L’accompagnement est fait par deux personnes qui travaillent en étroite collaboration : un clerc, jésuite, compétent en accompagnement spirituel et en psychologie, une laïque divorcée ayant traversé l’épreuve du divorce : soit un homme, une femme, un clerc, une laïque, chacun avec ses compétences spécifiques. Ce double regard qui est parfois différent mais complémentaire s’avère très riche pour les accompagnés comme pour les accompagnateurs. Il n’y a pas de position en surplomb, pas de jugement, un accueil inconditionnel de ce qui peut se dire, un très profond respect de chaque personne, ce qui libère la parole et permet à chacun d’avancer selon son rythme et de former sa conscience au for interne. C’est le groupe lui-même qui crée son chemin, s’entraide, se soutient, éveille l’un ou l’autre à sa vérité profonde.

Cette approche est nécessairement peu répandue car elle nécessite une grande disponibilité de la part de clercs. Qualifions-la de synodale car elle emprunte un certain nombre de procédures mises en place à Rome en Octobre dernier. Il s’agit bien pour ces personnes de traverser l’épreuve du divorce, de se reconstruire et de le faire sous le regard miséricordieux du Christ, souvent de redécouvrir la Foi et de vivre une expérience d’Église non moralisatrice mais accueillante et bienveillante. Sans l’accompagnement d’un ou une laïque étant passé par cette épreuve, la présence seule d’un clerc ne permettrait probablement pas la liberté de parole. Et la présence seule d’une personne laïque pourrait jeter un doute sur l’accueil de l’Église tout entière.

D’autre part cet accompagnement se fait aussi nécessairement par l’accueil de toute la communauté pastorale, lors de messes dominicales par exemple. Mais aussi bien évidemment par l’accord et le soutien du Pasteur à un tel accompagnement ainsi que celui de l’Évêque, qui sont in fine sollicités dans le cas d’une éventuelle réintégration sacramentelle.

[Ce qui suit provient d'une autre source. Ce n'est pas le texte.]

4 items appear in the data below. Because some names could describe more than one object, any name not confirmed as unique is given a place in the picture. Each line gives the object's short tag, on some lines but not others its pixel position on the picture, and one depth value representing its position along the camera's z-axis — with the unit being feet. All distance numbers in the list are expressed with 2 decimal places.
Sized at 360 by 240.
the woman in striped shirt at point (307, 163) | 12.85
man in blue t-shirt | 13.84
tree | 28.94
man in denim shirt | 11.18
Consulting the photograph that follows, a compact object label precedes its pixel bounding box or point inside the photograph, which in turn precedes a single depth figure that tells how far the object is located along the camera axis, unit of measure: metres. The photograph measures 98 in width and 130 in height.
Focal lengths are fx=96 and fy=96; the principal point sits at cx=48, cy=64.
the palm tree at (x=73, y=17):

On le constate donc :  l’accompagnement des personnes séparées, divorcées ou en seconde union pourrait être une expérience synodale, au niveau paroissial et diocésain, favorisant à la fois l’éveil au for interne et le discernement pastoral dans une complémentarité à égalité clercs/laïcs. Et ceux qui le pratiquent en voient joyeusement les fruits : un relèvement progressif après le tsunami du divorce, le retour de la paix du cœur, un renouveau de la foi et de la vie en Église, une confiance retrouvée dans un avenir possible.